Today President Obama is visiting a federal prison in Oklahoma as part of his new push for criminal justice reform. In my latest Forbes column, I argue that while Obama cannot solve overincarceration on his own, he could do a lot more than he has done so far:
In 2006 Telisha Watkins helped connect a neighbor in New York City with a cocaine dealer in North Carolina. The neighbor, who turned out to be a confidential informant, had said he was interested in buying 18 ounces of cocaine. Watkins was ultimately charged with participating in a conspiracy involving 285 grams of crack as well as 428 grams of cocaine powder, based on the package her acquaintance in North Carolina delivered and the contents of his van. Because of the crack and three prior convictions for drug possession, Watkins received a 20-year mandatory minimum sentence in 2007, when she was 33.
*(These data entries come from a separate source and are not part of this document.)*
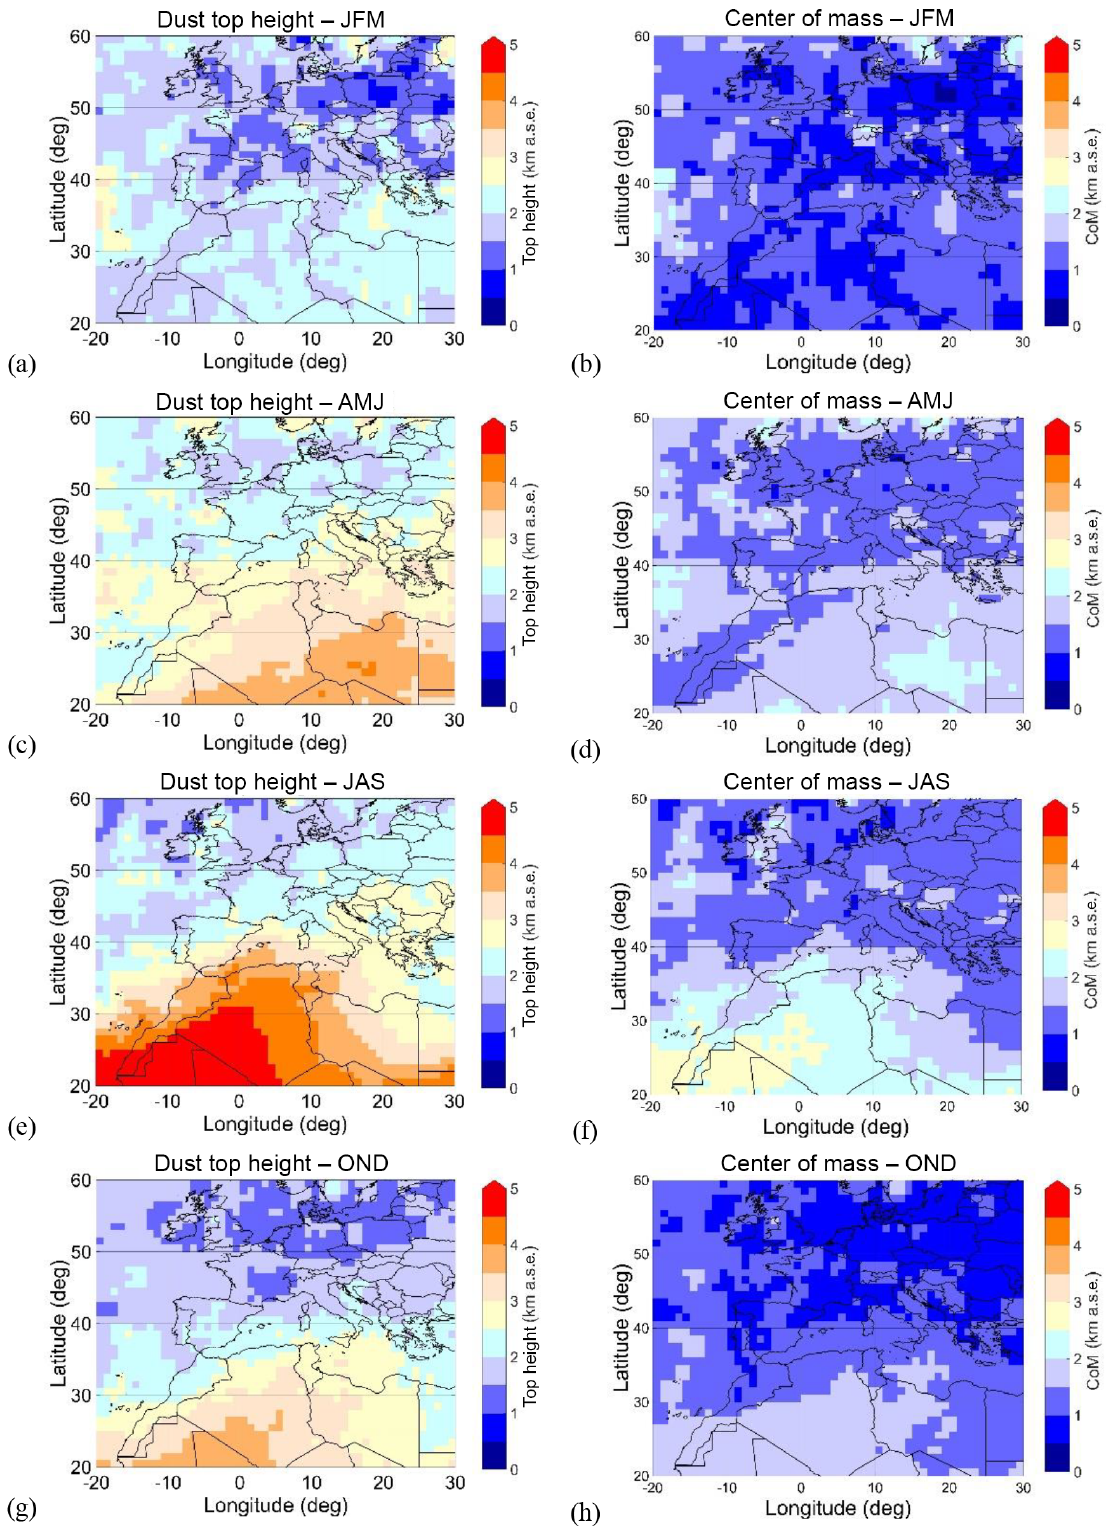
Figure 4. Geographical distribution of the dust top height (a–d) and the center of mass (e–h) in kma.s.e. measured with CALIPSO dust product for the 3-month averages: January–March (a, e) , April–June (b, f) , July–September (c, g) , and October–November (d, h) , and the domain between 20 ◦ W–30 ◦ E and 20–60 ◦ N for the period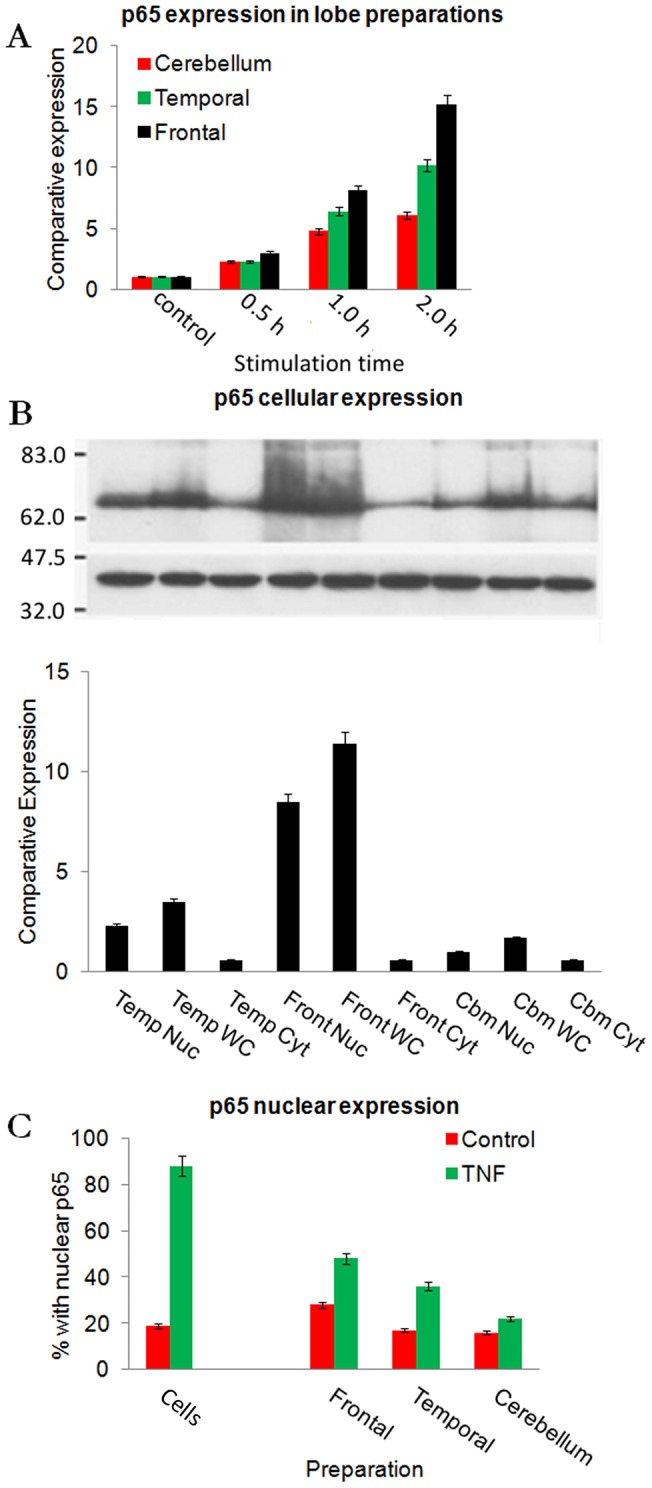
Western Blot analysis of p65 subunit of NF-κB.A: NF-κB p65 expression after stimulation with TNF-α for 0, 0.5, 1 and 2 hours. Frontal lobe (Front), Temporal region (Temp) and Cerebellum were examined (F = 8.57; p = 0.012; df = 2,57). B: Western Blot analysis of p65 subunit of NF-κB nuclear vs. cytoplasmic analysis after 1 hour of TNF-α stimulation, comparing whole cell expression (WC) to nucleus (Nuc) and cytoplasmic (Cyt) preparations, data is significant after 1 hour of stimulation (F = 5.56; p = 0.043; df = 2,27). Calibration bars are 10 µm. C: The percentage of neurons with anti-p65 staining in the nucleus, comparing in vivo frontal lobe, temporal region and cerebellum neurons with the aggregate of all cells (F = 20.99; p<0.001; df = 3,36). Molecular weight markers are in kilodaltons (kDa).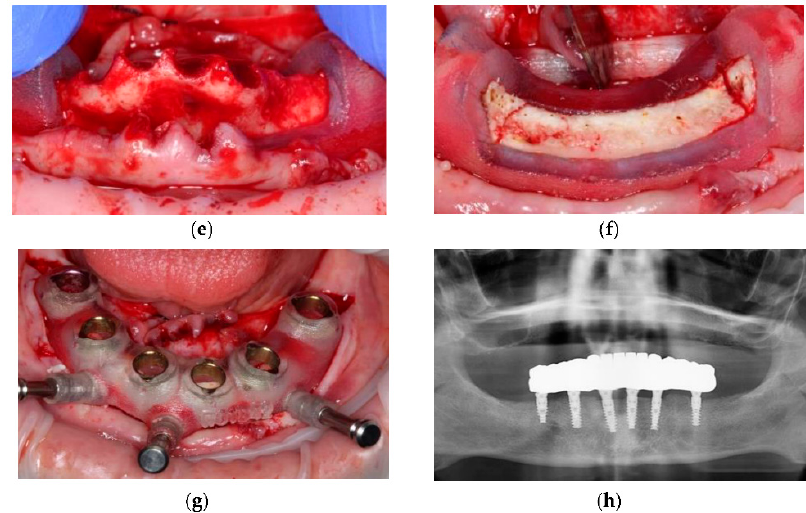
Figure 2. Example of a case using bone reduction guide: ( a ) Pretreatment clinical situation. Frontal view of mandibular arch; ( b ) Scans of the initial clinical situation of the patient. Horizontal arrow shows the bone level after extraction, vertical arrow shows the desired bone level after reduction; ( c ) Computerized virtual mandibular alveolar bone reduction surgical guide and the bone level after reduction; ( d ) Computerized virtual for implant position after bone reduction; ( e ) Acrylic resin bone reduction surgical guide in position after tooth extractions, prior to bone reduction; ( f ) Alveolar ridge reduction according to virtual plan and surgical guide; ( g ) Second surgical guide used to insert dental implants according to pretreatment virtual plan. Anchoring pins secured guide in the right position after bone reduction; ( h ) Post-operative panoramic radiograph of implants and definitive prosthesis.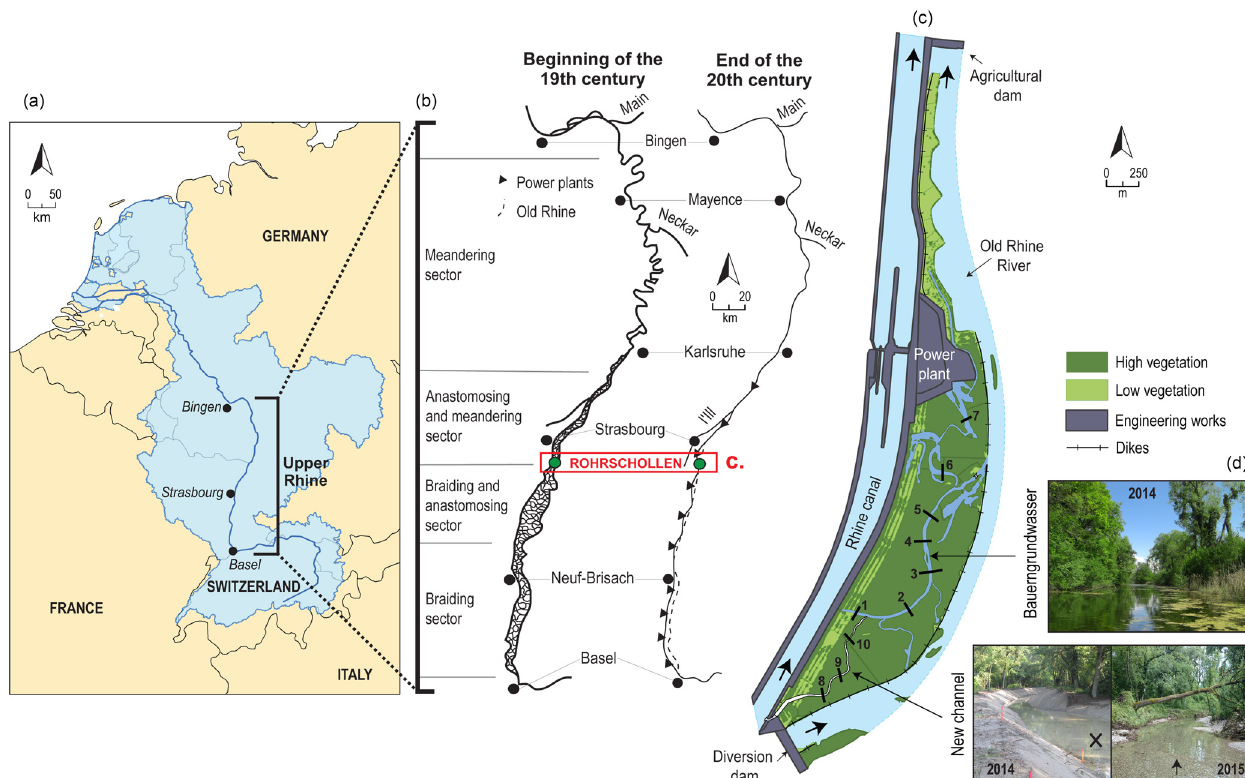
Figure 1. (a) Location of the Upper Rhine Graben, (b) channel pattern sectorization and evolution from the 18th century to present (Schmitt et al., 2009), (c) location of the study site and map of Rohrschollen Island, and (d) pictures of the Bauerngrundwasser and evolution of the new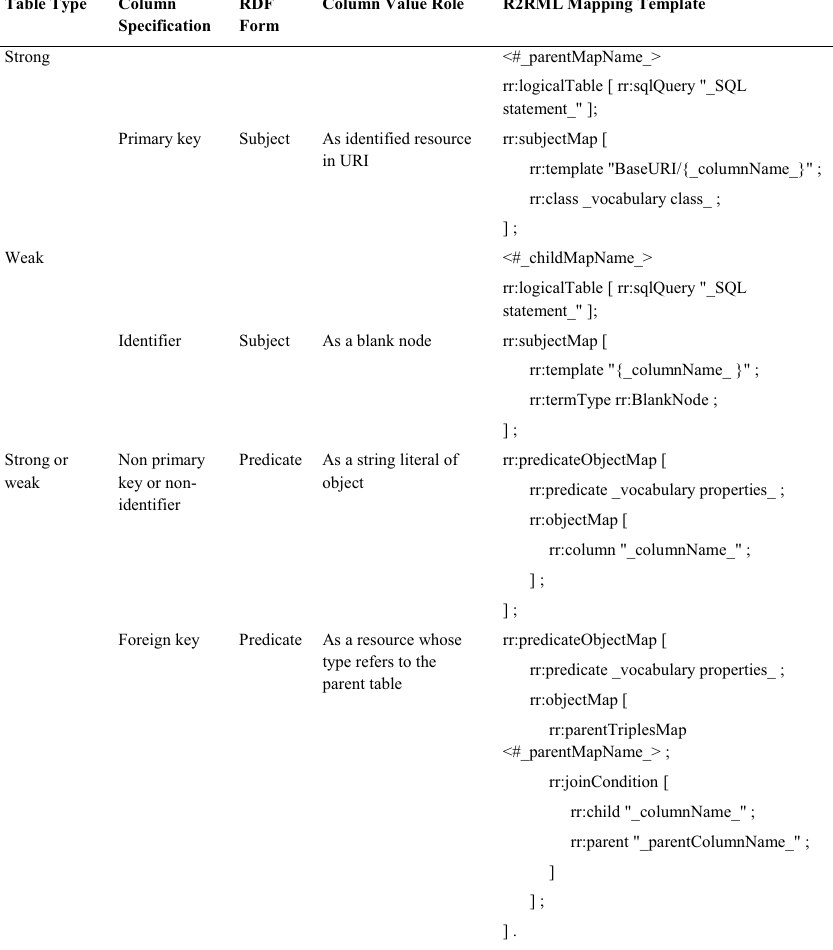
Table 2 General mapping rules Table Type Column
Thanks to President Obama, Watkins will go free in November, more than nine years before her expected release date. She is one of 46 federal prisoners whose sentences, ranging from 14 years to life, were commuted on Monday. All of them are nonviolent drug offenders, three-quarters of whom were convicted of crack offenses at a time when penalties were substantially more severe than they are now. There are thousands more like them in federal prisons, and Obama has the power to free them all. Whether he will use that power remains to be seen, and time is running out.